Simultaneously with the deserter theme, another old story came up, and the children told it, but it originated with the grown-ups. The story was about a mother who had a daughter who banged her finger and her nail stayed blue from bruising for life. One day the daughter vanished—the circumstances were given variously—and the mother sought her in villages, train stations, and marketplaces; six months later at a faraway station she bought a meat pie from a platform vendor’s army-issue thermos and found her daughter’s blue fingernail in the filling.

The old women, who all seemed to be childless (either there were no children or they had moved far away), gabbed about the inconsolable mother, the vanished daughter, and the blue fingernail, as if it had happened yesterday, as if they had known both; it also seemed that they knew it was all lies, and they were sorry and wanted it to turn into truth.

The third theme, which came up on its own and roamed in and out of conversations, was rats; in fact, no one had encountered any rats, there were no rat infestations or stores of grain gobbled up. Once in a while people glimpsed one visiting the garbage pit. Yet there was the feeling that they were expecting rats. If you already had deserters and an inconsolable mother looking for her missing blue-nail girl, then rats were sure to follow; instead of harmless mice, sturdy rat teeth would soon be chewing away at the wooden supports of our houses.
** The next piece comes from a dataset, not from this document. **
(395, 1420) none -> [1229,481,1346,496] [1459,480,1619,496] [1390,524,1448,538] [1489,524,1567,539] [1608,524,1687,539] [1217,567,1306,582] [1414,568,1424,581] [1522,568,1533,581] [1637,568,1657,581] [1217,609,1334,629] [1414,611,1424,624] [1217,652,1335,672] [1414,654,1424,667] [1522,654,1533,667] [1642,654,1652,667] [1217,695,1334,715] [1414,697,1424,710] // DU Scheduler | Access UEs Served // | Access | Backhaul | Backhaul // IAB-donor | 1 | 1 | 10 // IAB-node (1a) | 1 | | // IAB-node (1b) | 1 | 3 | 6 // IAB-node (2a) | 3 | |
And that meant you had to look in the sheds for long-forgotten rat poison, set rat traps, and fill in holes in the floor with clay mixed with ground glass.

Grandmother Mara liked to recount how she killed a red rat with a shovel when it jumped at her from under the floor, and with each telling the rat grew bigger until it was the size of a dog. With the rapture of exaggeration, Grandmother Mara told them how smart rats were, how hard it is to poison them, how cats fear them, how the rat dismembered by the shovel lived on for a few seconds and stared at her with hatred. I got the feeling that they weren’t talking about animals, however smart, predatory, and dangerous in number and stubbornness, but about monsters that came from the beyond. I was amazed that Grandmother Mara and her friends had once seen these monsters, it wasn’t their imagination at work but knowledge. I couldn’t understand it, the source of this intense fear, but understood when I heard Grandmother Mara with her friend Grandmother Vera.
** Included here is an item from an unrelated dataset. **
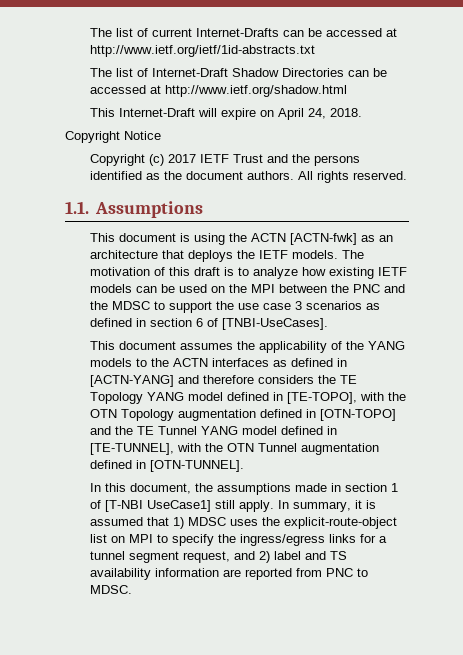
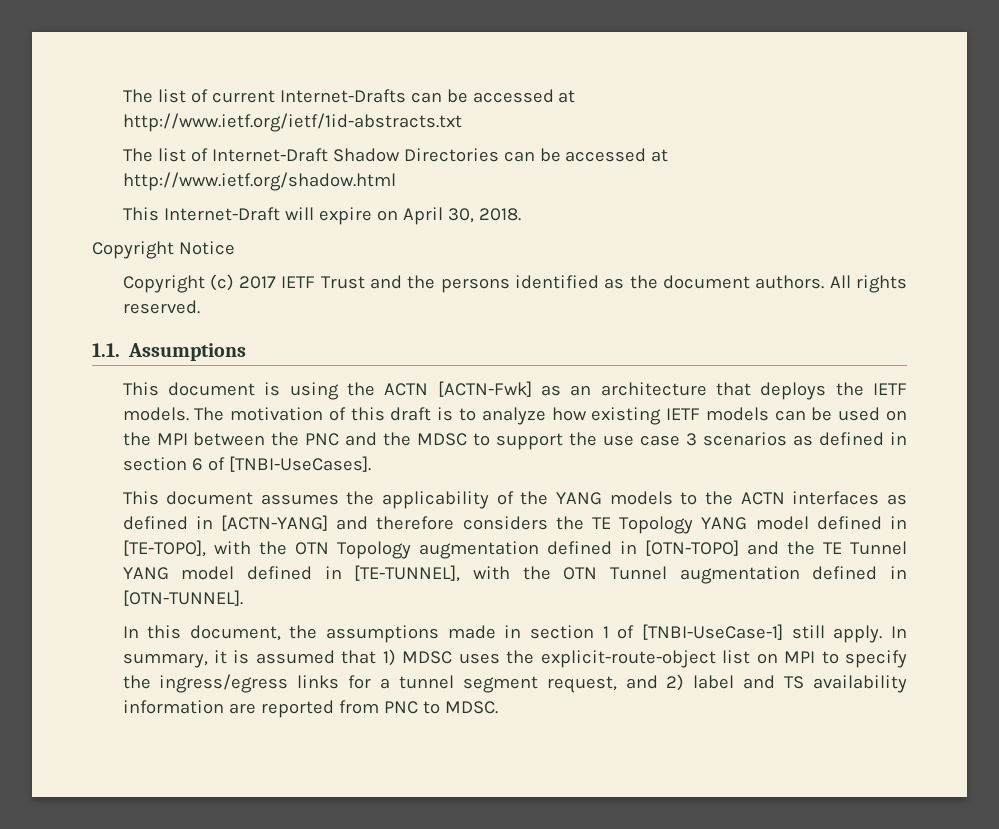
[308,108,327,119] 24, -> [447,208,474,223] 30,
[290,233,358,245] [ACTN-fwk] -> [437,381,532,397] [ACTN-Fwk]
[105,500,212,512] [T-NBI UseCase1] -> [642,624,784,640] [TNBI-UseCase-1]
During the war, Vera worked as a switchman at the Leningrad Station in Moscow. In February or March 1941 a train arrived from Leningrad with evacuees, and rats poured out of the cars.

A train with flour stood on nearby tracks, and the rats streamed across the rails; the train was guarded, but some of the men with guns panicked. Vera grabbed a crowbar to chase the rats away from the grain, but then realized that these rats had eaten corpses on the streets of Leningrad—evacuees had told her about it—had survived by eating human flesh and had escaped the city in the trains with surviving humans.